WHAT THE TASK REQUIRES: Print the entries that appear below, exactly as written and without their pictures.
══ GIVEN INFORMATION
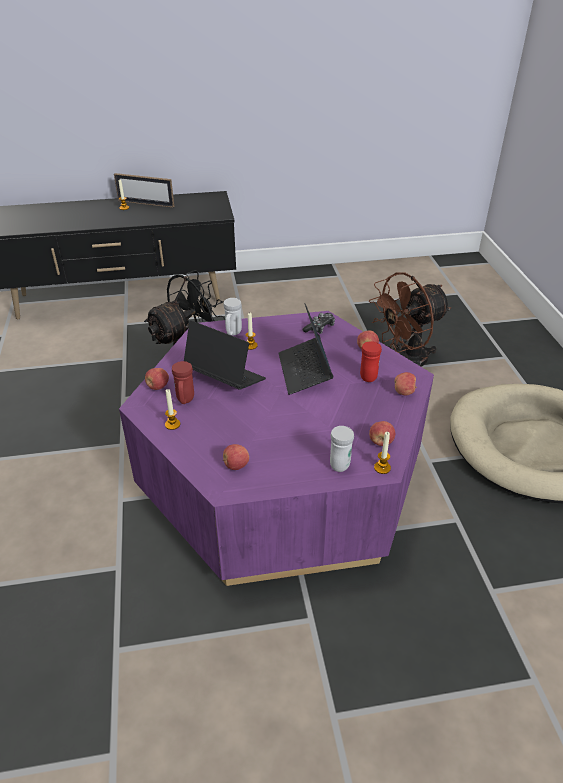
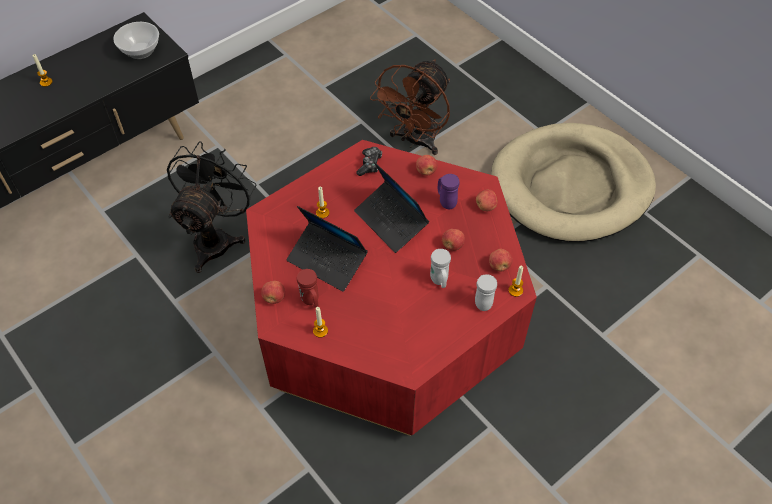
camera: 30 degrees left, 15 degrees up
picture frame [114,173,174,208] -> none
purple coffee table [119,311,434,586] -> red coffee table [246,140,537,436]
laptop [184,320,266,390] -> laptop turned 150 degrees counterclockwise [286,206,368,292]
white mug [223,298,242,335] -> white mug moved to [430,249,451,288]
apple [223,444,249,470] -> apple moved to [442,229,465,251]
red mug [360,341,382,382] -> purple mug [438,174,460,209]
none -> bowl [113,22,159,59]

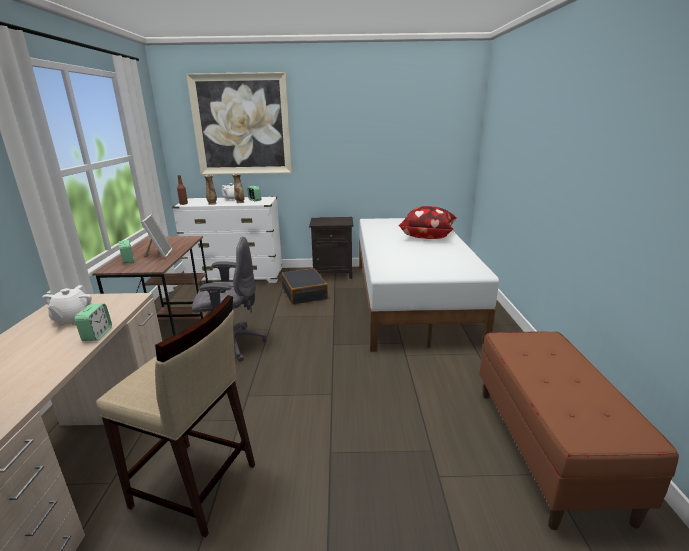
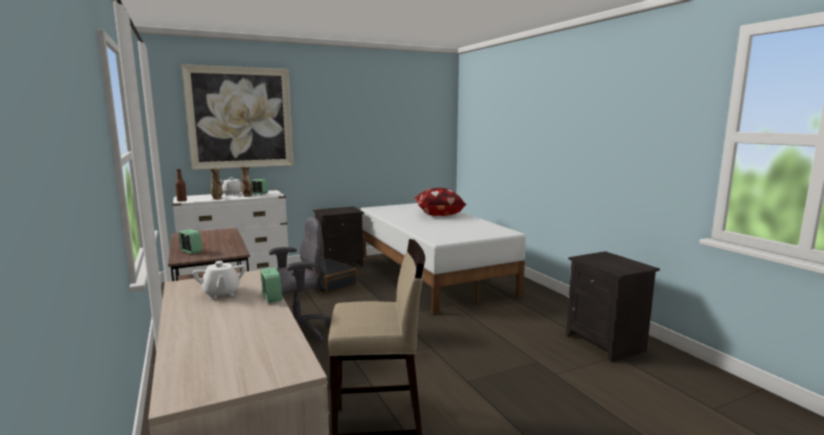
camera: 25 degrees left, 10 degrees down
picture frame [141,215,173,258] -> none
brown bench [479,331,679,530] -> black nightstand [566,251,660,362]

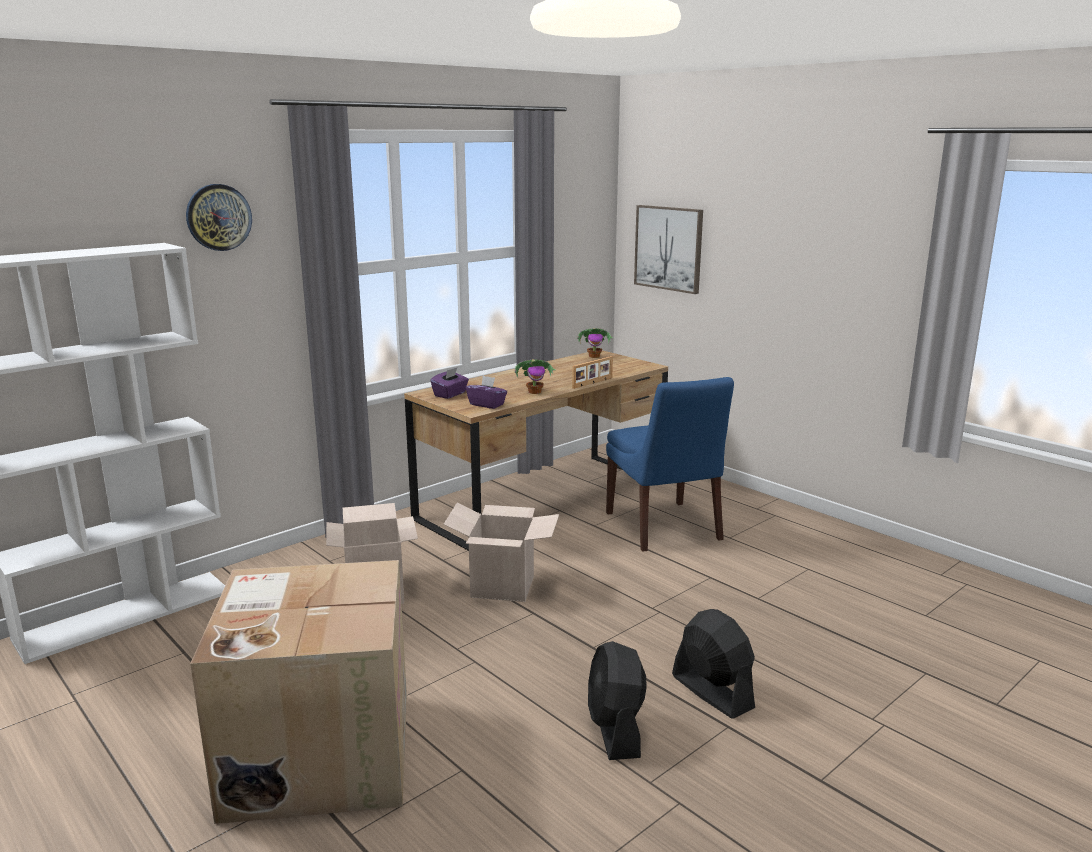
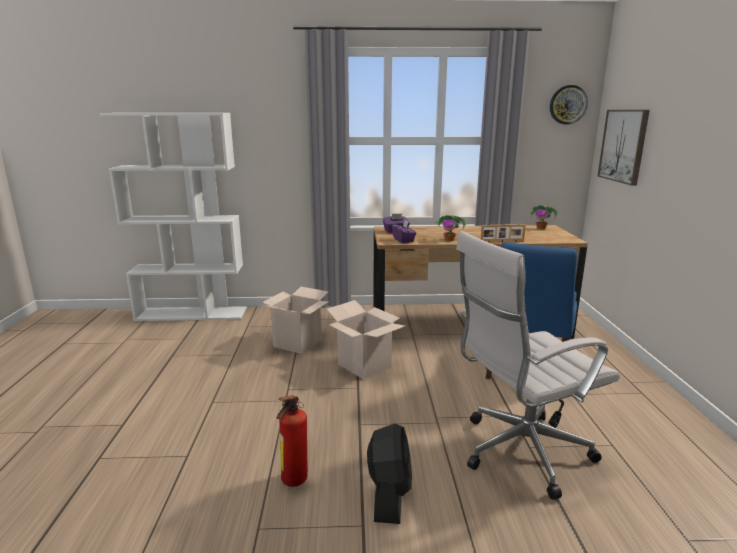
camera: 40 degrees right, 0 degrees up
wall clock [186,184,252,251] -> wall clock moved to [550,85,588,125]
cardboard box [190,560,407,824] -> none
black fan [588,641,647,760] -> fire extinguisher [277,395,308,487]
none -> white office chair [456,231,620,500]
════
ANSWER BELOW:
camera: 30 degrees left, 15 degrees up
picture frame [114,173,174,208] -> none
purple coffee table [119,311,434,586] -> red coffee table [246,140,537,436]
laptop [184,320,266,390] -> laptop turned 150 degrees counterclockwise [286,206,368,292]
white mug [223,298,242,335] -> white mug moved to [430,249,451,288]
apple [223,444,249,470] -> apple moved to [442,229,465,251]
red mug [360,341,382,382] -> purple mug [438,174,460,209]
none -> bowl [113,22,159,59]

camera: 25 degrees left, 10 degrees down
picture frame [141,215,173,258] -> none
brown bench [479,331,679,530] -> black nightstand [566,251,660,362]

camera: 40 degrees right, 0 degrees up
wall clock [186,184,252,251] -> wall clock moved to [550,85,588,125]
cardboard box [190,560,407,824] -> none
black fan [588,641,647,760] -> fire extinguisher [277,395,308,487]
none -> white office chair [456,231,620,500]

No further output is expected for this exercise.